Desperation driving homeowners to credit cards

Posted 2007-11-7

Some mortgage holders have been using credit cards to meet their monthly repayment requirements. Approximately 7% of men and 6% of women have used a credit card to cover a mortgage payment, according to research conducted by homeless charity, Shelter.


Unfortunately, this practice is almost certain to put borrowers further in debt, as credit card interest rates can be 50% higher than typical mortgage rates.

“Desperation is driving them to short-term, high-cost borrowing. Ordinary people are being forced to seek more risky and expensive ways to stave off the threat of eviction,” said Chief Executive, Adam Sampson.

Credit Action emphasizes these short-term, knee-jerk reactions could prove to be far more costly in the long-term; with the average annual interest costs per person being £3,725, in August 2007.

The UK mortgage market is one of the most innovative in the world. Unlike other countries there is no intervention by the state or state funded entities, and borrowing is funded by either mutual organisations (building societies and credit unions) or proprietary lenders - typically banks. Since 1982, when the market was greatly deregulated, there has been substantial innovation and diversification of strategies employed by lenders to attract borrowers. This has led to a wide range of mortgage products available to borrowers.

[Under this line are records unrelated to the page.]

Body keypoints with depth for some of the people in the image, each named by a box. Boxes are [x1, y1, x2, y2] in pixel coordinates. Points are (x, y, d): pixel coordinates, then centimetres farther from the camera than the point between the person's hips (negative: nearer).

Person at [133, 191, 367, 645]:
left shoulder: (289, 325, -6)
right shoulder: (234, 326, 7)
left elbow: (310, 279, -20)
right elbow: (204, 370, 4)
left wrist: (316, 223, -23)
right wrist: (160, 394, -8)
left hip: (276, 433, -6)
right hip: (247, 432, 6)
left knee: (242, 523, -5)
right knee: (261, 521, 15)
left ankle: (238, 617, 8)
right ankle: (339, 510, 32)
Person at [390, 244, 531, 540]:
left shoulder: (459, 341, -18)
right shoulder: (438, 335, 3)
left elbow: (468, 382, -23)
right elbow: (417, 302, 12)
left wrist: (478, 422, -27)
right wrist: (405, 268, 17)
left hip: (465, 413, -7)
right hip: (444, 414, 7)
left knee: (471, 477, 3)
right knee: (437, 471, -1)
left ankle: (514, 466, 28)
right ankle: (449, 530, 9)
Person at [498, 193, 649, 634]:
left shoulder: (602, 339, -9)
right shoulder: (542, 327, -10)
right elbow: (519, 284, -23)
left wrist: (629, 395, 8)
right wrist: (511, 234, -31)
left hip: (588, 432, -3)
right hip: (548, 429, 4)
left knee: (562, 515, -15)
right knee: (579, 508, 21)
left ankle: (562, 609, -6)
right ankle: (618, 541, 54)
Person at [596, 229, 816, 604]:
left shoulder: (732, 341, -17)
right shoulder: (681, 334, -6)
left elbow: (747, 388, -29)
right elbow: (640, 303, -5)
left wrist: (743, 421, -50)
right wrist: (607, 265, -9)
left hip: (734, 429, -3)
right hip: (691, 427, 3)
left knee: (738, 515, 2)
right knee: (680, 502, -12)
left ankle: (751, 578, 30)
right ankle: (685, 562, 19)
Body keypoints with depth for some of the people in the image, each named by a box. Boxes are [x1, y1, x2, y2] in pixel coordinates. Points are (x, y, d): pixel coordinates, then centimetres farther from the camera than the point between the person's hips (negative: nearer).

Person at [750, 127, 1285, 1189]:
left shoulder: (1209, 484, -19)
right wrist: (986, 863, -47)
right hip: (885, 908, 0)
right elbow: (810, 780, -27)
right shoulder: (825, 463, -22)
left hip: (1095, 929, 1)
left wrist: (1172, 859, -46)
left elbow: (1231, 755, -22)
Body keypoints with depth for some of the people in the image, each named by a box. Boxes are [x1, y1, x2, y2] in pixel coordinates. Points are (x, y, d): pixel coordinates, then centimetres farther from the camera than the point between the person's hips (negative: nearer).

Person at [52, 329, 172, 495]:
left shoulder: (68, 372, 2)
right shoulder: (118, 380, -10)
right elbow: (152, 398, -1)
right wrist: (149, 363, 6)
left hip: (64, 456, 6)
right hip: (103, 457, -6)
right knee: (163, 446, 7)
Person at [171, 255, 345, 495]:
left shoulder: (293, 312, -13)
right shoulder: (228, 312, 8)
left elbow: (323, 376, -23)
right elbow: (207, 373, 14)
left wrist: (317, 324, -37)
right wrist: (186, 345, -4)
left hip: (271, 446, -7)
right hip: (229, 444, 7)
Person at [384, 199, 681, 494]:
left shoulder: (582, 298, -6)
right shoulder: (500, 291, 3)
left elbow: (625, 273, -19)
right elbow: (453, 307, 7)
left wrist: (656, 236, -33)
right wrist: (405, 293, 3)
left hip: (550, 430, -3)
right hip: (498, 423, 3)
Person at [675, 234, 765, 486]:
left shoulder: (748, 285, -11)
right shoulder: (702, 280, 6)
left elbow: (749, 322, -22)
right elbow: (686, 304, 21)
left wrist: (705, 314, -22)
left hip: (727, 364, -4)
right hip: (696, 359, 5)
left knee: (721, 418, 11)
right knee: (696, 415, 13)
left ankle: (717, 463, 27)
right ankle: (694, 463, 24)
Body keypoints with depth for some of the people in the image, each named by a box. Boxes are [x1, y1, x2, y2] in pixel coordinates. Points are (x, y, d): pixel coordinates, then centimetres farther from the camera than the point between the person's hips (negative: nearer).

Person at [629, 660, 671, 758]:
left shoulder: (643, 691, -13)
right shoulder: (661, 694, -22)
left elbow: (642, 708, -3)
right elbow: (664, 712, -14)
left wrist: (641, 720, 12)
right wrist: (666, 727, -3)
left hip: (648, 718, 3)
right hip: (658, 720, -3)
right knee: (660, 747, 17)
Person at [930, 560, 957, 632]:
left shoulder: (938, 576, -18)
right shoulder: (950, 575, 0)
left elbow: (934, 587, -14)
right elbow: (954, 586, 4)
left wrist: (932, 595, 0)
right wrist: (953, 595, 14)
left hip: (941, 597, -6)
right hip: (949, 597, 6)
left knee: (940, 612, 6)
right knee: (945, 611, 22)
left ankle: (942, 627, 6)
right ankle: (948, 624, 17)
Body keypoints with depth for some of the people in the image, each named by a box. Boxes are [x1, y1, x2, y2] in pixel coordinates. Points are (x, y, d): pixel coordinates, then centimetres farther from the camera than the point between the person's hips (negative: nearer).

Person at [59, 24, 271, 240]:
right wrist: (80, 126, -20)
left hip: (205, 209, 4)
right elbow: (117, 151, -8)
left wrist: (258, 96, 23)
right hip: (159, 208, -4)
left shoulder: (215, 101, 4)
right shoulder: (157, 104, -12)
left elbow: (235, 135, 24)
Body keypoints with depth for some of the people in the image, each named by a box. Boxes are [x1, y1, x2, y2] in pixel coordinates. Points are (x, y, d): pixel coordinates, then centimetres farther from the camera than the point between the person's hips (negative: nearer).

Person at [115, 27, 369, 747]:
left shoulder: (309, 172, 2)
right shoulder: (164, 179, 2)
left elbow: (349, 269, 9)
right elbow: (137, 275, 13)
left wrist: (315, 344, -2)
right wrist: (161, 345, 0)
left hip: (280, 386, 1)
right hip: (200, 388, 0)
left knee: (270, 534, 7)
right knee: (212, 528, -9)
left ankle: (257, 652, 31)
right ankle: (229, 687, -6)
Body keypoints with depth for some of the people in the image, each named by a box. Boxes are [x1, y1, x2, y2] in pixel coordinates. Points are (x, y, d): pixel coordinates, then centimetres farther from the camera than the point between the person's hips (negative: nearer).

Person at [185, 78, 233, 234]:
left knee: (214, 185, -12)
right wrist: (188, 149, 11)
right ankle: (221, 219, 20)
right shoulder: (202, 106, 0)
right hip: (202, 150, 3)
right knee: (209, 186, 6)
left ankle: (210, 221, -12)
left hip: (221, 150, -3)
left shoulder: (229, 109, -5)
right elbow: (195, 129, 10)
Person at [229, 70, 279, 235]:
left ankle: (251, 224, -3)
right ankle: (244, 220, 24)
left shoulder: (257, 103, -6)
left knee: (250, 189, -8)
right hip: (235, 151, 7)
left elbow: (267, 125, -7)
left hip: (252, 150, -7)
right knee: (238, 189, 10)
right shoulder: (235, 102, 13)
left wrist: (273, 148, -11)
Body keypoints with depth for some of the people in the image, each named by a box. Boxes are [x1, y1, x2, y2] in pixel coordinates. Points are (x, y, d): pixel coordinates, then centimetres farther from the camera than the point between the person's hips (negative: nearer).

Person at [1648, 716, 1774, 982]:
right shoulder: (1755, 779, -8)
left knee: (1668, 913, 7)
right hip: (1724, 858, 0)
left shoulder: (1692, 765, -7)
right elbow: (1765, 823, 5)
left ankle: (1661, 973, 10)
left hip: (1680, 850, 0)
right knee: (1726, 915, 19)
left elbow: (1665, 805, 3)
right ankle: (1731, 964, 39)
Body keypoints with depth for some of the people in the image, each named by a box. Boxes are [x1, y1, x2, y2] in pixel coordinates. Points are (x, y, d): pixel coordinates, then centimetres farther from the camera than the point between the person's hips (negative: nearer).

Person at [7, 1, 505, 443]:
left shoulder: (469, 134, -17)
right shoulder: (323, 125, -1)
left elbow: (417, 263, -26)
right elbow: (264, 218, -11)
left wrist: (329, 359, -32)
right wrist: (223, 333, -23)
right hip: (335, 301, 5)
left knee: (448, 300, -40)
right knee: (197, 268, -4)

Individuals currently in desperation are strongly recommended to seek the financial guidance of a mortgage professional to remedy their financial woes. By obtaining any one of several types of home loans available, some of the equity held in property could be released.

Instead of attempting to tackle financial hardships in a piece-meal way, looking at an individual’s finances as a whole, will allow financial problems to be more easily, and less expensively, managed.